I wish they’d sent me, Marina thought, but didn’t say anything for fear of being made fun of. A mere girl could hardly be sent to such inhospitable and remote places.
‘It’s a shame we can’t go ashore here,’ she said. ‘I’m sad that we’ve come all this way and I can’t even see the town.’
‘We don’t have time,’ Jones said. ‘The Commander was quite clear that we can’t waste a moment.’
How different Svengejar was from Portsmouth! There were no battleships or large merchant vessels in the small harbour; only small fishing boats were anchored in these peaceful, glassy waters. There were no vast warehouses, no train terminus or grand hotel. The hillside was not draped in rows of stone-built villas. In Svengejar, the painted wooden houses clung to the shoreline, as tightly packed as mussels on a rock. Behind the pitched wooden roofs rose a single church spire as sharp as an icicle. Beyond these buildings, seemingly huddled together for warmth during the coming winter, a low, barren, hill lightly dusted in fresh snow. Beyond that, the vast territories of Muskovy.
Despite the early hour, the town was already stirring. A boat had returned and the night’s haul was being unloaded, the nets sagging with the weight of silver-scaled fish. Townsfolk walked briskly along the quay as they went to their work. Horses pulled carts piled with cabbages or timber or milk churns. Two blond-haired children ran along the broad pavement. They wore thick dark jackets, scarves and caps; protection from the bustling wind. They stopped and waved enthusiastically. Marina waved back.
In moments, the Sea Witch’s anchor was dropped and the boat was tied up. The engines stopped and, for the first time in days, that constant, throaty noise ceased. A young man from the harbour master’s office stood on the quay, waiting to check that the Sea Witch’s papers were in order. Commander Denham appeared, wearing his fisherman’s duffle coat and woollen hat. He strode purposefully down the gangplank and handed over his documents. The young man scanned them quickly and signalled to a waiting cart, which was filled with coal: the Sea Witch would be in port only for as long as it took to take on enough fuel and fresh water to get her up to Pechorin Island and back to Svengejar, and then home.
Brown and Perkins got on with their work, Marina’s father returned to the bridge. Jones had signals to wait for. Marina stood with Paddy and watched the Finn-markers go about their business. This was the first time she had ever been to another country, and she was fascinated. Had her mother come from such a place as this? When Marina was younger and had asked her father, he would say things like, ‘She came from elsewhere.’ Not much of an answer. But she understood, without his saying, that the question made him sad.
But imagine! Her mother might be living here, or somewhere like it, right now. Marina might, if she looked hard enough, catch sight of her as she walked along the edge of the harbour. For surely her mother would no longer be an invalid, no longer need her canes somewhere where the air was so clean and wholesome – so different from the smog and soot and dust of London.

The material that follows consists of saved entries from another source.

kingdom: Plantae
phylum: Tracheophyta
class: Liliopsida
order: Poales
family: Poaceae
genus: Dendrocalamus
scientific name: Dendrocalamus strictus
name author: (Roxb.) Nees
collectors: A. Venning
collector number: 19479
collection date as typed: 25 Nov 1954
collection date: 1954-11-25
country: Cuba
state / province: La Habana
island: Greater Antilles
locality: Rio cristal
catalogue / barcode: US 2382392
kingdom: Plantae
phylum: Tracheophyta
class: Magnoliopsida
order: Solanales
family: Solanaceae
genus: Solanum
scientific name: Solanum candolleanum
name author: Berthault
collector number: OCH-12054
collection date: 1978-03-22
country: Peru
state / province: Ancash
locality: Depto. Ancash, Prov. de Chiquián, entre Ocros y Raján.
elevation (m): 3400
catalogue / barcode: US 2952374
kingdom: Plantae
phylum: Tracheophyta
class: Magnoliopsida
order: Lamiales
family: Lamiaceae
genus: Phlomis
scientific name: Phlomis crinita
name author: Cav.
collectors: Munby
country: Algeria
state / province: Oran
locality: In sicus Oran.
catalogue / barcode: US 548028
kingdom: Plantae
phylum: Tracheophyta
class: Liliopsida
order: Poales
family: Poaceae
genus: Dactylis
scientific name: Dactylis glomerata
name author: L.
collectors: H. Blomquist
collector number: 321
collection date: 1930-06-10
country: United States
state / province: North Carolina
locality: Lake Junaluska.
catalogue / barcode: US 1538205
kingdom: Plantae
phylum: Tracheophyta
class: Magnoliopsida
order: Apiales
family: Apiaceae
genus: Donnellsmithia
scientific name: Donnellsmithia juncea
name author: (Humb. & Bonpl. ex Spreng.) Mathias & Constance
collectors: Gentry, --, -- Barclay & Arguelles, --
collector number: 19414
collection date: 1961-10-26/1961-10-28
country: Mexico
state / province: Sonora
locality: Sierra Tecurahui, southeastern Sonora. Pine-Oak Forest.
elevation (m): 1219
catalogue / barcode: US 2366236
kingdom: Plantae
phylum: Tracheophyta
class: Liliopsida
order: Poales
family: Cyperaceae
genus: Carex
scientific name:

Yes, her mother had come back here just to regain her strength. Made well again, she would walk briskly, her head held high, hoping that one day very soon her beloved daughter would come into the port on a fishing vessel and find her. Oh, her mother would cry and hold Marina tight. Then, wiping away her tears, she would say, ‘Come, dear heart. I have a little room made ready for you. There is a pretty bed for you to sleep in and a soft blue rug and the sweetest muslin curtains. You will stay with me and we will never part.’
Of course, the morning being chill, her mother might be wearing a coat over her emerald-green dress, meaning that Marina would have to look very hard to see her. She might appear as mysterious as the cloaked figure Marina noticed walking very quickly along the quay, holding their hood up with pale, slender fingers. But her mother’s hair was black, and it was a coil of auburn hair that escaped from the dark prison of the hood. And her mother would never wear red boots that showed an inch of calf.
‘Miss Smith?’ Marina gasped. What was the secretary to the First Sea Lord doing in Svengejar? Did she have an urgent and secret communiqué to give to a naval commander? But there were no British dreadnoughts in the harbour.
What should Marina do? She didn’t have time to go to her father and ask for permission to get off the boat. In the time it would take to explain everything, Miss Smith would have disappeared. And how could she explain? Marina had, after all, promised to keep their meeting on the train a secret. She looked over at Brown and Perkins: they were busy moving a thick hose towards the fresh-water cistern. There was no one on the bridge.
She ran down the gangplank, expecting someone to call her name. But no call came.
She had escaped.
As Marina scurried along the neat, pretty streets following the cloaked figure, she imagined how Miss Smith’s face would light up when she turned to see her. How pleased the young woman would be to hear of Marina’s adventures!
‘I found my father,’ Marina would tell her, ‘and I’m a Boy, 2nd class. I get paid sixpence a day, so I have a paid occupation. And I’m so helpful and so useful. I look after the dogs – oh, they are so cute and friendly, even though I mustn’t pet them and fuss over them. They talk to me, really.